Part of the answer is merely that a smaller design space takes less time to search. Perhaps, to echo Peter’s comment, software development projects are difficult to manage because developers get lost in massive search spaces. Since many design decisions are tightly interdependent, the design space will generally be very rugged (i.e., a small change in a parameter may cause a dramatic change in performance), implying that a seemingly promising path may suddenly turn out to be disastrous1. If physical constrains can herd developers into relatively flatter parts of the design space landscape, intermediate results may provide more meaningful signals and development may become more predictable. Of course, the fewer the interdependencies, the flatter (generally speaking) the landscape, so physical separation may provide a way to fence off the more treacherous areas.
Another part of the answer may have to do with the multiplicity of performance criteria. As Peter mentioned, designers must choose where to optimize and where to satisfice. The problem is that performance criteria are not all equally obvious. Some, such as implementation cost or computational complexity, become evident relatively early in the development process. Others, such as modularity, reliability, maintainability, and evolvability, may remain obscure even after deployment, perhaps for many years.

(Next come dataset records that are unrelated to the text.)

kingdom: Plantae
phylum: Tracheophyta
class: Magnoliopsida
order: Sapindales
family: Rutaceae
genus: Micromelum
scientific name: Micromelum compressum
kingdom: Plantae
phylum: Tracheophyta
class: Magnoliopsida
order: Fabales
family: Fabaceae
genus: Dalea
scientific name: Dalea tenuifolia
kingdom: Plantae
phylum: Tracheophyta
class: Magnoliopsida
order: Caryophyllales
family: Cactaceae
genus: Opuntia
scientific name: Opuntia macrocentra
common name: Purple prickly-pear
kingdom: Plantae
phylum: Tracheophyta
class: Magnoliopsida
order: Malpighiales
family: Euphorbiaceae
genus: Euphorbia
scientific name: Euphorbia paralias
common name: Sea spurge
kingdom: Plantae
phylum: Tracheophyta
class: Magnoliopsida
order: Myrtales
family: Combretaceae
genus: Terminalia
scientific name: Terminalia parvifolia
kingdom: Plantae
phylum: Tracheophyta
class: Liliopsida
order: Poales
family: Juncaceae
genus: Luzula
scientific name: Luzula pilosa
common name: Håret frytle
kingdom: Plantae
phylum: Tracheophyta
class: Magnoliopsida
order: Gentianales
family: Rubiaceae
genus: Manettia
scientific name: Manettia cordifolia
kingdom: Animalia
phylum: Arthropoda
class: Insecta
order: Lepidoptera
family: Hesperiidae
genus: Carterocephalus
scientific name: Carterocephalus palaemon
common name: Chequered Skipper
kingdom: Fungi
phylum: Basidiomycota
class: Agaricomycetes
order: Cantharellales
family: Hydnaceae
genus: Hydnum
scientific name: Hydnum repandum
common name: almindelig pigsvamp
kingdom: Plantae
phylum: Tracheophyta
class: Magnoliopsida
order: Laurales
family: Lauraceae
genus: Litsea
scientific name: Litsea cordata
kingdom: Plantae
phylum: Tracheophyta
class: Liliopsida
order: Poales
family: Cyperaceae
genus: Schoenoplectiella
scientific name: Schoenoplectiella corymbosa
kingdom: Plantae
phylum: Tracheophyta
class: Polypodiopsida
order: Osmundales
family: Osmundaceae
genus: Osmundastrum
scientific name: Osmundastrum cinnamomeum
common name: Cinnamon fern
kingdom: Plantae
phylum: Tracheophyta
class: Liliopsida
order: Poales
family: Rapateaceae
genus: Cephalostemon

Developers, software vendors, and most customers will tend to be relatively more concerned about those criteria that directly and immediately affect their quarterly results, annual performance reviews, and quality of life. Thus, software projects will tend to veer into those areas of the design space with obvious short-term benefits and obscure long-term costs. In many cases, especially in large and complex systems, these design tradeoffs will not be visible to senior managers. Therefore, easily verifiable physical constraints may be a valuable project management technology if they guarantee satisfactory performance on criteria likely to be sacrificed by opportunistic participants.
Finally, it is interesting to note that Simon, in The Sciences of the Artificial, emphasizes the physicality of computation in his discussion of physical symbol systems:
Symbol systems are called “physical” to remind the reader that they exist as real-world devices, fabricated of glass and metal (computers) or flesh and blood (brains). In the past we have been more accustomed to thinking of the symbol systems of mathematics and logic as abstract and disembodied, leaving out of account the paper and pencil and human minds that were required actually to bring them to life. Computers have transported symbol systems from the platonic heaven of ideas to the empirical world of actual processes carried out by machines or brains, or by the two of them working together. (22-23)
Indeed, Simon spent much of his career exploring the implications of physical constraints on human computation for social systems. Perhaps it would be no surprise, then, if the design of physical constraints on electronic computer systems (or the hybrid human-computer systems known as modern organizations) turns out to have profound implications for their behavioral properties.
1 When performance depends on the values of a set of parameters, the search for a set of parameter values that yields high performance can be modeled as an attempt to find peaks in a landscape the dimensions of which are defined by the parameters of interest. In general, the more interdependent the parameters, the more rugged the landscape (rugged landscapes being characterized by large numbers of peaks and troughs in close proximity to each other). For details, see the literature on NK models such as Levinthal (1997) or Rivkin (2000).